L’ultimo tema affrontato da Ambrosetti è stata la «scellerata, demagogica e irresponsabile» iniziativa UDC sui 10 milioni. «Un’iniziativa che, se accolta, creerà difficoltà nel reperire manodopera estera e che metterà in crisi la nostra crescita economica».

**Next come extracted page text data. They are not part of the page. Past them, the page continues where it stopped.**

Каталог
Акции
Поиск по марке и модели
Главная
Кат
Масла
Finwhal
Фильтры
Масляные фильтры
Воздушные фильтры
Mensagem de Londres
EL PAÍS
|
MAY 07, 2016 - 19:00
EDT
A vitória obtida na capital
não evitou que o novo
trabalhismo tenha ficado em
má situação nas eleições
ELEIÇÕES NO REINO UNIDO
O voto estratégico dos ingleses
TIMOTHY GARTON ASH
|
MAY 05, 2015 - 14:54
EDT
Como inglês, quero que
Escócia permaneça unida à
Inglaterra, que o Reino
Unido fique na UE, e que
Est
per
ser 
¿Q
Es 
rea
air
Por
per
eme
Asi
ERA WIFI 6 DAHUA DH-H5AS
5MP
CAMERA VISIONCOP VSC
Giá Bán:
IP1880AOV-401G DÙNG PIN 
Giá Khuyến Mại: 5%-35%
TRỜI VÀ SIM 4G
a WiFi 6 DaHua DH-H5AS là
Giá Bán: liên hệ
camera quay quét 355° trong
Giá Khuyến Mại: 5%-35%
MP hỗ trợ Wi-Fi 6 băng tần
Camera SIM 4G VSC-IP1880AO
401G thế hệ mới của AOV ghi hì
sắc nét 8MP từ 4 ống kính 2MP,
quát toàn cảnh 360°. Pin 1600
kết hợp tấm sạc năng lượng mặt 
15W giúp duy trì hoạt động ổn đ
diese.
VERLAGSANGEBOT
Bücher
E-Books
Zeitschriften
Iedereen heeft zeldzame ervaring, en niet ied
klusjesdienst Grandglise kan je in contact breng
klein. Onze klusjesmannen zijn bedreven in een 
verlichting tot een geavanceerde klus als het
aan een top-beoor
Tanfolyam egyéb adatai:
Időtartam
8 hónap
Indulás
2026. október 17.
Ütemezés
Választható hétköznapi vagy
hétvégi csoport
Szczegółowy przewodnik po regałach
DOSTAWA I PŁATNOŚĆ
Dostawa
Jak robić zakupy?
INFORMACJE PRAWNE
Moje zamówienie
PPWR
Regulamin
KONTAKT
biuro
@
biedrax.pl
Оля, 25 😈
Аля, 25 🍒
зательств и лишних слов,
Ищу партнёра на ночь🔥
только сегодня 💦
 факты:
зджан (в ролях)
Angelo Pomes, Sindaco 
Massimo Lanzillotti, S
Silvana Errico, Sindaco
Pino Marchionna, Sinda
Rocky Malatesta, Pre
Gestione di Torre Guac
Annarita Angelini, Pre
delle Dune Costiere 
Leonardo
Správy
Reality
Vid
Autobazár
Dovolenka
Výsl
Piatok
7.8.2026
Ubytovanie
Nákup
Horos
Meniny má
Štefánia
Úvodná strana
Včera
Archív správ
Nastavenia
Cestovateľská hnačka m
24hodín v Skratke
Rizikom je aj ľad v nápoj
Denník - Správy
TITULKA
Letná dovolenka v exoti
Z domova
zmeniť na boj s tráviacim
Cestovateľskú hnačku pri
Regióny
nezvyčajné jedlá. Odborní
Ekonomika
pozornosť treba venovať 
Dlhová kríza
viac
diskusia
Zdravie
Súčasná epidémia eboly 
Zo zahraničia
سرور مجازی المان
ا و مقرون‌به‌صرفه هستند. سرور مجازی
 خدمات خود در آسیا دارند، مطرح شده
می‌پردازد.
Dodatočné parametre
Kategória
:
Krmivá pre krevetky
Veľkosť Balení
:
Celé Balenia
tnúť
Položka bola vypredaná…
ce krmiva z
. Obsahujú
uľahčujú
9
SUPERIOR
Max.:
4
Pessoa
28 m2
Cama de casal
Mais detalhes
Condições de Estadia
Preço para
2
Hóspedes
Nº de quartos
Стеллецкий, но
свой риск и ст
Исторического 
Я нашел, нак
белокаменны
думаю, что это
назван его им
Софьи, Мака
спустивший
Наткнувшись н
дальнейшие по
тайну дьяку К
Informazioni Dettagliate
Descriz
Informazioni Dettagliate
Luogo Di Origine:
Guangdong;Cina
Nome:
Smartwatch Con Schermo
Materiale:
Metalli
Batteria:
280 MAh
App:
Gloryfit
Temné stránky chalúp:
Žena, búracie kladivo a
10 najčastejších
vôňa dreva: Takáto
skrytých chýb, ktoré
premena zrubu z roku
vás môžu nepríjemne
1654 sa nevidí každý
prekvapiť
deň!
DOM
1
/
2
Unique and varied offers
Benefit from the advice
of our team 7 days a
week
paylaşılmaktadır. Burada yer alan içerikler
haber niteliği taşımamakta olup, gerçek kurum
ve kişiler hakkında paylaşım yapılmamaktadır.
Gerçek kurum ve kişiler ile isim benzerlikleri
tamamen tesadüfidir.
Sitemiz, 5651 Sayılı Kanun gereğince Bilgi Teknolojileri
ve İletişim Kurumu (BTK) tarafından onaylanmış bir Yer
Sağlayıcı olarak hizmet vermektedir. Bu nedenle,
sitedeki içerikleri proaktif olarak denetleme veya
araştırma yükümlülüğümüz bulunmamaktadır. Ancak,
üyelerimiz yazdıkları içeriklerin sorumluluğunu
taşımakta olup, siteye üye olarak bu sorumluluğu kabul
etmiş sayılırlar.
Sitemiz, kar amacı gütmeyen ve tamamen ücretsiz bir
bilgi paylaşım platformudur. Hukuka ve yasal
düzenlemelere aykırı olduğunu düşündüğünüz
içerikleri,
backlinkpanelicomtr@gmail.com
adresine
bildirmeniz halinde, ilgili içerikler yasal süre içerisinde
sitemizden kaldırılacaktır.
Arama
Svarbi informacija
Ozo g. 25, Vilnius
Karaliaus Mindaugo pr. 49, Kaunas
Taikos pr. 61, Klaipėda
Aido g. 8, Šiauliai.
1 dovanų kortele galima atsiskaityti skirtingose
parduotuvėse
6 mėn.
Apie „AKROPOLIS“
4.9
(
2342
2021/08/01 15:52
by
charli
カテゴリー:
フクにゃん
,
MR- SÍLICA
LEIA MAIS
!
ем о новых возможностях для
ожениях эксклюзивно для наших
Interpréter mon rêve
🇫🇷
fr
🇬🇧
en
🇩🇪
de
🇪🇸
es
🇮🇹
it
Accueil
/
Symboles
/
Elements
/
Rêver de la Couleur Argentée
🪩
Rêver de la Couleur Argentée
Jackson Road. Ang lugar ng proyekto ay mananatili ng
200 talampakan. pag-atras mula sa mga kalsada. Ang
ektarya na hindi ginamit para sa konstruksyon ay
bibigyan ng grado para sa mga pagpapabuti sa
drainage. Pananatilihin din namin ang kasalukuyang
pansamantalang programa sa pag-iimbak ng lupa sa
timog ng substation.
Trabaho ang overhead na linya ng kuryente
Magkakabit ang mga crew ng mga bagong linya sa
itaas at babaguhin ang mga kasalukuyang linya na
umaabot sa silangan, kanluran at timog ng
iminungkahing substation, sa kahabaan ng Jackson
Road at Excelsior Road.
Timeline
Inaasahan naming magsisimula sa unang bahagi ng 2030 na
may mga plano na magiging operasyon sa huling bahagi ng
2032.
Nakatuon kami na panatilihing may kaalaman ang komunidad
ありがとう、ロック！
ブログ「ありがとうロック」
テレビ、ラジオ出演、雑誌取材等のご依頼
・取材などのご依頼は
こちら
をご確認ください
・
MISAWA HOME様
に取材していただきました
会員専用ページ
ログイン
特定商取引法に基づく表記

Non solo, il grande rischio, ha aggiunto, è che comporterà quasi certamente la disdetta dei bilaterali I da parte dell’UE: «Plafonare a 10 milioni gli abitanti svizzeri equivale a impedire la libera circolazione delle persone, punto cardine della costruzione europea. E senza la libera circolazione, spariranno anche le misure di accompagnamento, con tutto quello che ne consegue a livello di caos nel mercato del lavoro». Insomma, quanto costruito finora in materia di protezione dei salari – inclusa l’attività dell’AIC – verrebbe meno, «riportandoci a una situazione simile a quella precedente al 2000, in cui esisteva sì una priorità per la manodopera indigena, ma il controllo del mercato del lavoro risultava lacunoso e poco efficace». In quel caso, ha concluso, «avremo un mercato del lavoro da Far West». Con un elemento in più (negativo) per il Ticino: «L’iniziativa non mette un tetto ai frontalieri che, invece, continuerebbero ad aumentare, con tutti i problemi annessi: traffico, inquinamento e pressione sui salari».